* [Records provided]:
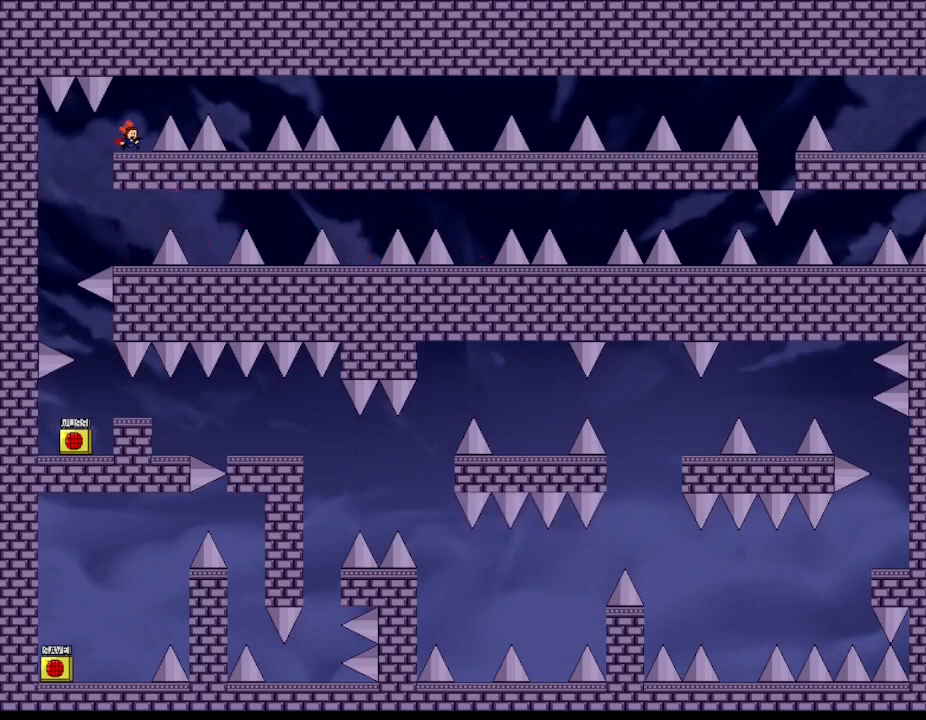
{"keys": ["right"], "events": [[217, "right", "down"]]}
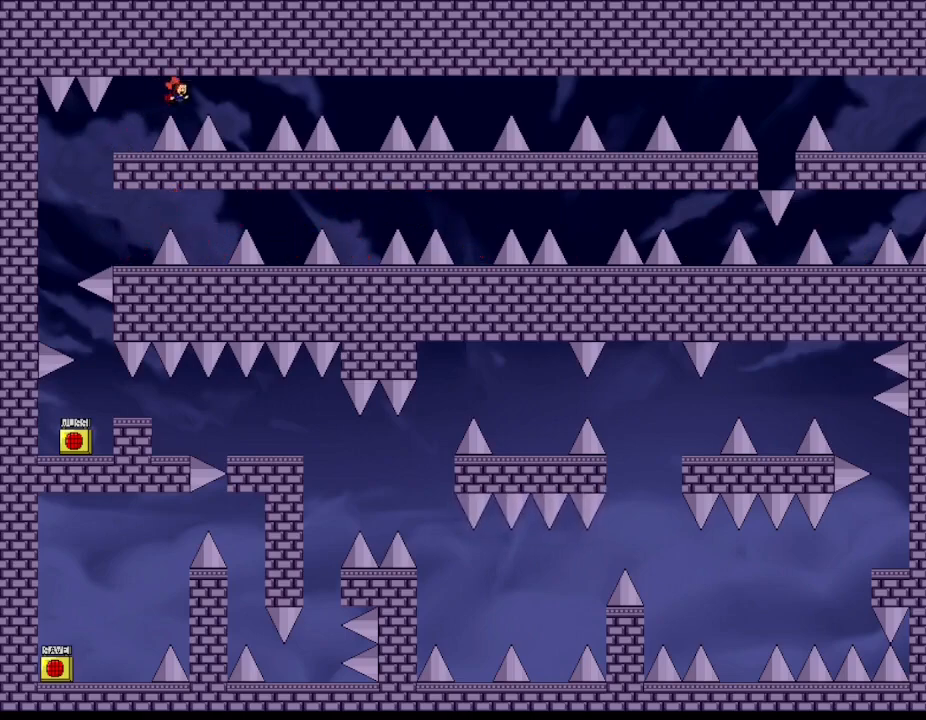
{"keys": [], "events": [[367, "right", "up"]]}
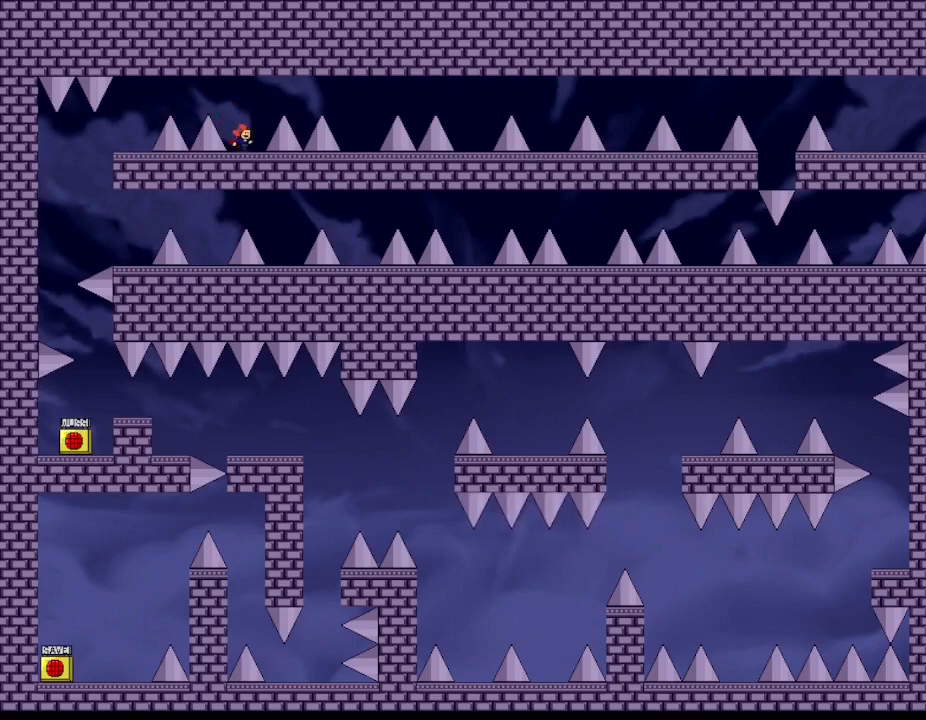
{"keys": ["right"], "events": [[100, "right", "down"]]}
---
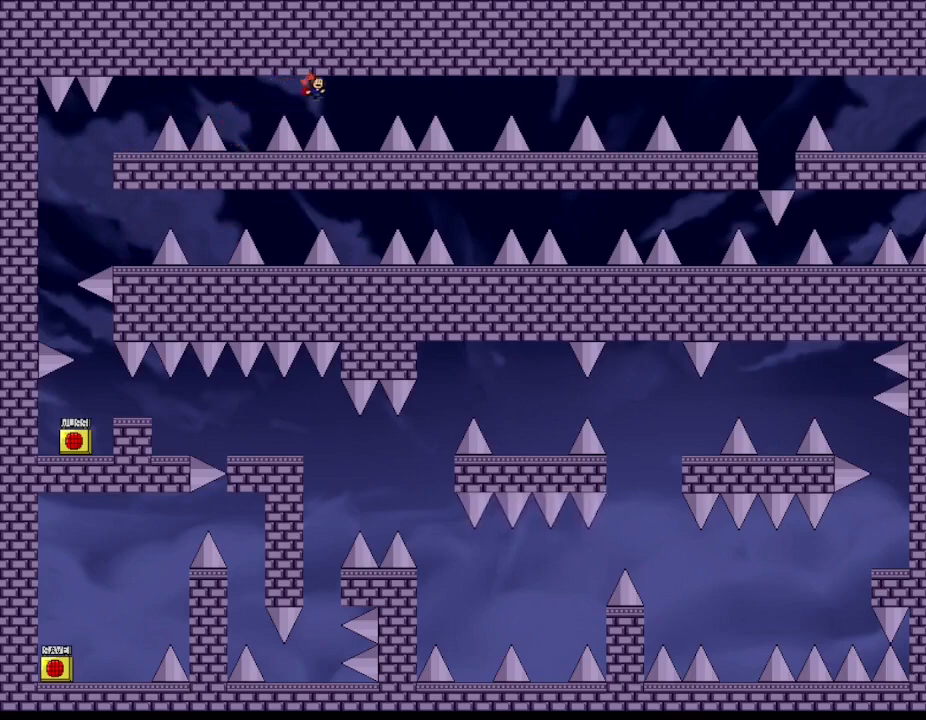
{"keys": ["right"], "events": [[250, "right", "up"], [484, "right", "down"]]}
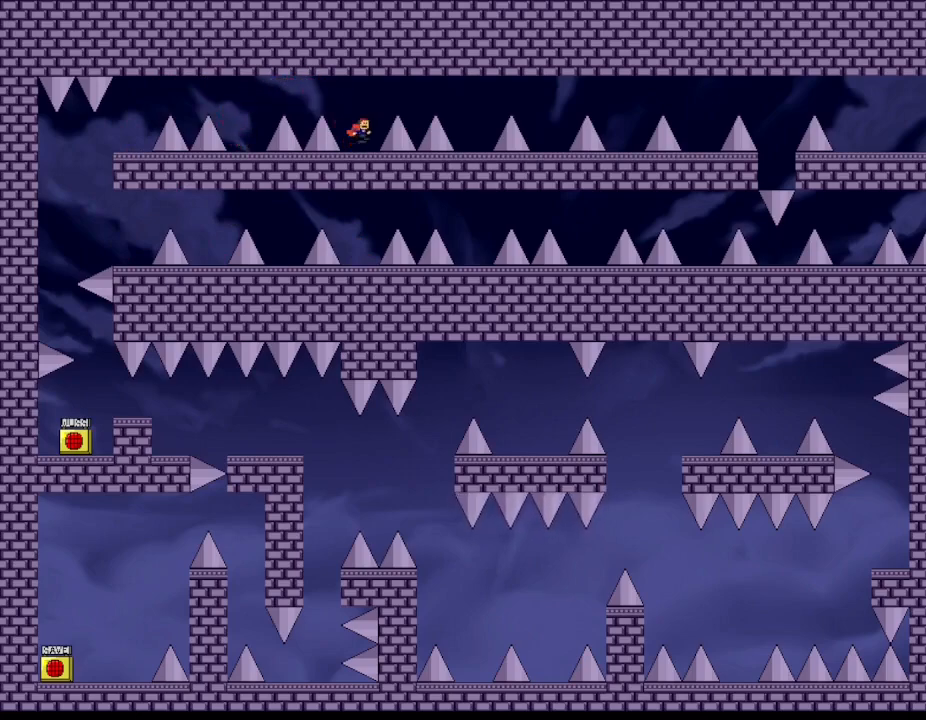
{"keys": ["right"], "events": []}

* [Goal of the exercise]: Show every line from the entries that includes the word "down".

* [Final answer]:
{"keys": ["right"], "events": [[217, "right", "down"]]}
{"keys": ["right"], "events": [[100, "right", "down"]]}
{"keys": ["right"], "events": [[250, "right", "up"], [484, "right", "down"]]}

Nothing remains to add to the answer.